La Naspi è l’acronimo di Nuova Assicurazione Sociale Per l’Impiego ed è, a partire dal 2015, l’indennità di disoccupazione che viene erogata, con assegno mensile, dall’Inps ai lavoratori che perdono involontariamente il posto di lavoro.
Il requisito fondamentale per accedere alla Naspi è la perdita involontaria del lavoro. La legge, infatti, tutela economicamente il disoccupato solo se ha perso il lavoro contro la sua volontà.
Ci sono, tuttavia, dei casi in cui, nonostante la cessazione del rapporto sia stata determinata dalle dimissioni o dalla risoluzione consensuale del rapporto, la perdita del lavoro può essere considerata comunque involontaria.
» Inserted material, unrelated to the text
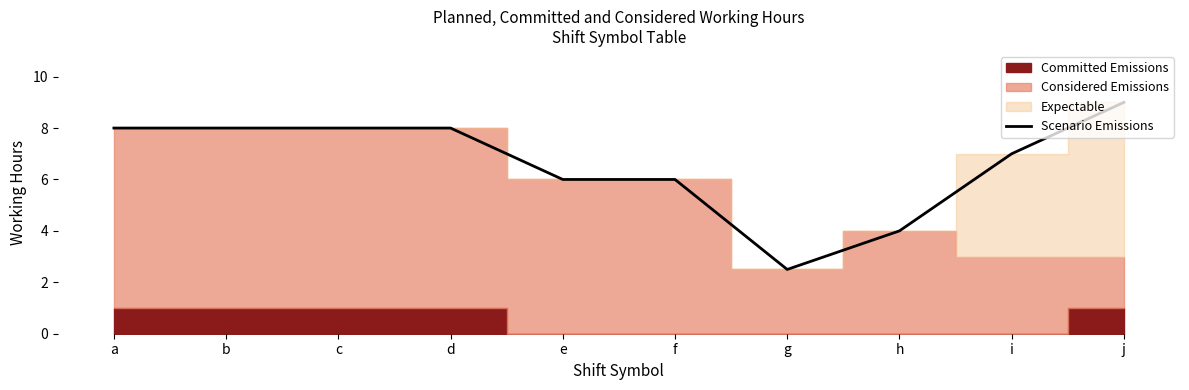

How many lines are shown in the chart?

1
È il caso della risoluzione consensuale del rapporto di lavoro determinata dal rifiuto del lavoratore al trasferimento in una sede di lavoro a oltre 50 km dalla residenza e/o raggiungibile con i mezzi pubblici in oltre 80 minuti.
Nell’ambito delle dimissioni, invece, fanno eccezione alla regola per cui non spetta la Naspi le dimissioni per giusta causa; si ravvisano quando il dipendente è, di fatto, costretto a dimettersi a causa di un comportamento datoriale scorretto, contrario ai doveri che derivano dal rapporto di lavoro, che rende non più proseguibile il rapporto, nemmeno per un momento.
I principali effetti prodotti dalle dimissioni per giusta causa sono tre: 1) il lavoratore può lasciare il posto di lavoro con effetto immediato, senza rispettare il periodo di preavviso; 2) il lavoratore ha diritto a ricevere l’indennità sostitutiva del preavviso; 3) proprio come per il licenziamento, il lavoratore che si dimette per giusta causa ha diritto alla Naspi.
Non esiste un elenco tassativo di “giuste cause”; analizzando la casistica presente nelle sentenze dei tribunali del lavoro, dimissioni per giusta causa sono state ad esempio riconosciute nei casi di mobbing, demansionamento, molestie sessuali nei luoghi di lavoro, condotta ingiuriosa del superiore gerarchico, mancato pagamento dello stipendio, trasferimento immotivato e modifica peggiorativa delle condizioni di lavoro a seguito di un trasferimento di ramo d’azienda.